*Aim 1:* Please list every proper name that appears in the Kirby Air Riders review excerpt.
*Aim 2:*
Answer these questions using the Kirby Air Riders review excerpt:
(a) Which driving control does the game remove?
(b) Who has said there will not be any more DLC for the game?
(c) What does the writer say will limit their time with the game?

___ Extracted text ___

So. Given that I’m rightly enamoured with the air riding here, and given that I’ve been so impressed by a game that manages to remove acceleration control (one of the best bits of driving) whilst still remaining more strategic and engaging than other racers of its ilk, it’s shame to have a complaint, but I do.
As we reported a little while back, Kirby Air Riders creator and Smash Bros. guru Masahiro Sakurai has said that there will not be any more DLC for the game. Sad (and also slightly spoiled) face. And it’s a sad face because as much as I adore City Trial, I think its biggest strengths are drawn from and highlighted by its map – as a map you have to learn so well.
However, in having to get so very familiar with it to succeed against the best that online play can throw at you, only having the one to play on is something that’s gonna limit my time with this one, and maybe, ultimately, bring it to a premature end.

___ Supplied data ___

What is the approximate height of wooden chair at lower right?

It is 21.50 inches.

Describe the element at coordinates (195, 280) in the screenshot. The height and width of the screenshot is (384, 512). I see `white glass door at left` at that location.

___

*Task result 1:*
Kirby Air Riders
Smash Bros.
Masahiro Sakurai
City Trial

*Task result 2:*
(a) Acceleration control.
(b) Masahiro Sakurai.
(c) Having only one map to play on.